• TEXTE À LIRE
+++

Donc, vous avez vu des enfants aujourd'hui.
Ils sont les gardiens en herbe. C'est un projet du Semoir et d'Arbre-Évolution
qui les ont amenés et qui vont probablement travailler avec aussi d'autres
communautés pour faire un échange d'enfants, un échange de visions, un échange
des cultures.
M. André Stainier plaidait, en son vivant,
pour un véritable statut pour le fleuve Saint-Laurent. Et le voilà, voilà le
statut qui peut élever et le mettre sur un pied d'égalité. On souhaite
sincèrement que ce projet de loi soit appuyé par les autres partis politiques
pour qu'il devienne un sujet de droit qui doit être respecté et considéré.
Et même il y a le rapporteur des Nations
unies sur les droits humains et l'environnement, M. David Boyd, que je me
permets de citer aujourd'hui. Il nous envoie une citation pour vous : «Le
fleuve Saint-Laurent est le coeur vivant ou battant du Québec, mais il a été
ravagé par des siècles d'exploitation. Une loi reconnaissant les droits du
fleuve Saint-Laurent marquerait un tournant révolutionnaire dans l'histoire du
Canada en reconnaissant que notre avenir dépend de notre capacité à vivre en
harmonie avec la nature».
Maintenant, je passe la parole à ma
collègue, Uapukun, qui m'a permis de me calmer et de pouvoir vous adresser la
parole. Merci beaucoup.
Mme Mestokosho (Uapukun) : Je
m'appelle Uapukun Mestokosho, je suis Innue d'Ekuanitshit. Je pense, c'est le
temps de décoloniser notre manière de voir l'eau, notre relation à l'eau, et le
système aussi en entier. Je vais essayer de me calmer.

+++

• ENREGISTREMENTS PRÉSENTÉS
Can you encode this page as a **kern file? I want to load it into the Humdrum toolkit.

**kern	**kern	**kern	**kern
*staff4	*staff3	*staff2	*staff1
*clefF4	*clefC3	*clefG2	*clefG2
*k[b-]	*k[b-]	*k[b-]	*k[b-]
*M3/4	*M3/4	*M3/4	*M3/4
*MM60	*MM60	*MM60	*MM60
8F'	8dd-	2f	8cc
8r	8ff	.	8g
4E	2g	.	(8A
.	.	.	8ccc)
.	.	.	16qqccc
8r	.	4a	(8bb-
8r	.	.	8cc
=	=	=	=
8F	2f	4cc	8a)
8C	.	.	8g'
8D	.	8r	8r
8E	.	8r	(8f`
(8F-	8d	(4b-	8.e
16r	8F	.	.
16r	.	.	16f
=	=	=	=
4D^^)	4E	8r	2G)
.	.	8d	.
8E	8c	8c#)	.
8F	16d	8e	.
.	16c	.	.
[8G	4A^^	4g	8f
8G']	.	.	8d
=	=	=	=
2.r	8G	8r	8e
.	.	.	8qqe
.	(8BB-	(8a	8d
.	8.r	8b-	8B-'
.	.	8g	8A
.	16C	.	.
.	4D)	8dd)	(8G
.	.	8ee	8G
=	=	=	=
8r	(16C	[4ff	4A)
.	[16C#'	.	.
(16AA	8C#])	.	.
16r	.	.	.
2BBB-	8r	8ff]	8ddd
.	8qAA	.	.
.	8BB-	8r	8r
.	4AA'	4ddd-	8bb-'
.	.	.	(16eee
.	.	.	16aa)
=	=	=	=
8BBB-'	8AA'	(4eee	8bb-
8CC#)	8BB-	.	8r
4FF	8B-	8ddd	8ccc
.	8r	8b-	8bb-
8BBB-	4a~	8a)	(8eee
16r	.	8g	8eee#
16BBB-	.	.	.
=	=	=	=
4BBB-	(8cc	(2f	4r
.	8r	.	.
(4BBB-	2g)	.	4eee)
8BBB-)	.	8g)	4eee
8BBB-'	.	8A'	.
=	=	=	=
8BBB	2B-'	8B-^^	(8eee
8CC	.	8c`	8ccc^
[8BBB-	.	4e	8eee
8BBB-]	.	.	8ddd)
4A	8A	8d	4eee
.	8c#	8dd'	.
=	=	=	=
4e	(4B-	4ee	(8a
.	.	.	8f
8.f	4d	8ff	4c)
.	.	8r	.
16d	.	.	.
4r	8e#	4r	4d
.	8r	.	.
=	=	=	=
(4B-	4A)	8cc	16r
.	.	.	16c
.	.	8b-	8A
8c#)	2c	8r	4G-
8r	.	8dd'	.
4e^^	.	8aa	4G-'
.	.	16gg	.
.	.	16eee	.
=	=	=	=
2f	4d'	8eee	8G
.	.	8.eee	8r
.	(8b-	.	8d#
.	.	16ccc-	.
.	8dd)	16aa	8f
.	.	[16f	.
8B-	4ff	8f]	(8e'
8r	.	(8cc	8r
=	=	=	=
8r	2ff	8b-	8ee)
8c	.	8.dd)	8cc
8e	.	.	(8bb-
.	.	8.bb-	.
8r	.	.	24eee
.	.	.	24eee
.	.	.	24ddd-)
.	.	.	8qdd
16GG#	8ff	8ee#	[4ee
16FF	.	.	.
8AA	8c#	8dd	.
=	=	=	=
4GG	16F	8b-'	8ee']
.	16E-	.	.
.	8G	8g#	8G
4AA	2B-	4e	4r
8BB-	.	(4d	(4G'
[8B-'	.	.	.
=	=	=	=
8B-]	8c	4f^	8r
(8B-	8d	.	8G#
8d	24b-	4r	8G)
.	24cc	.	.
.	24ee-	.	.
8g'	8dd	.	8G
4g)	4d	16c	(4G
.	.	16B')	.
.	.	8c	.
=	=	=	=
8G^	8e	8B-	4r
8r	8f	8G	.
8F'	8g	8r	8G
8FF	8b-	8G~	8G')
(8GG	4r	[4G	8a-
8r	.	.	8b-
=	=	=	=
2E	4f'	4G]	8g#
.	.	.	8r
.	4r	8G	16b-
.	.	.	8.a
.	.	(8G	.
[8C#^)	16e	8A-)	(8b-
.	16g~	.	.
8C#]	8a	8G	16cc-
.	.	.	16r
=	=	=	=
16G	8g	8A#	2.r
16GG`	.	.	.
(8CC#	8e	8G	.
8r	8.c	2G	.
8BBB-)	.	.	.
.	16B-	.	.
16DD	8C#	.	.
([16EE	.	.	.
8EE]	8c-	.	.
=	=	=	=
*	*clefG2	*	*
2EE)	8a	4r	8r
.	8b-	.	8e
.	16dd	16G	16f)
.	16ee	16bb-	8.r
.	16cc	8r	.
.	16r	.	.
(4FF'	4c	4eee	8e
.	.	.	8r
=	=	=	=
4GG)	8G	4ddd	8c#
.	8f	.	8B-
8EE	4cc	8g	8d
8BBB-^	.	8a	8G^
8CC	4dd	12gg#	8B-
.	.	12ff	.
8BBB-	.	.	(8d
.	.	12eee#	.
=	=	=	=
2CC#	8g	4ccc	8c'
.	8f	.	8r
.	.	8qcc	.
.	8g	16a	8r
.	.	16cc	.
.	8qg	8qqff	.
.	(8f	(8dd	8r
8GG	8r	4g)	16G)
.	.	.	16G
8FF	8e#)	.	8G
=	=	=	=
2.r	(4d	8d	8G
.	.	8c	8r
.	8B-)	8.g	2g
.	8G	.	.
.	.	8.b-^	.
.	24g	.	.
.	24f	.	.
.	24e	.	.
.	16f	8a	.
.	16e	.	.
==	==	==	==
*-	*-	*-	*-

+++

• CONSIGNE
Reproduisez mot pour mot l'extrait du texte sur le fleuve Saint-Laurent qui commence aux mots «Mme Mestokosho (Uapukun)» et s'arrête après «de me calmer.». Les enregistrements ci-dessus ne servent pas pour ce travail.

• RÉPONSE ATTENDUE
Mme Mestokosho (Uapukun) : Je
m'appelle Uapukun Mestokosho, je suis Innue d'Ekuanitshit. Je pense, c'est le
temps de décoloniser notre manière de voir l'eau, notre relation à l'eau, et le
système aussi en entier. Je vais essayer de me calmer.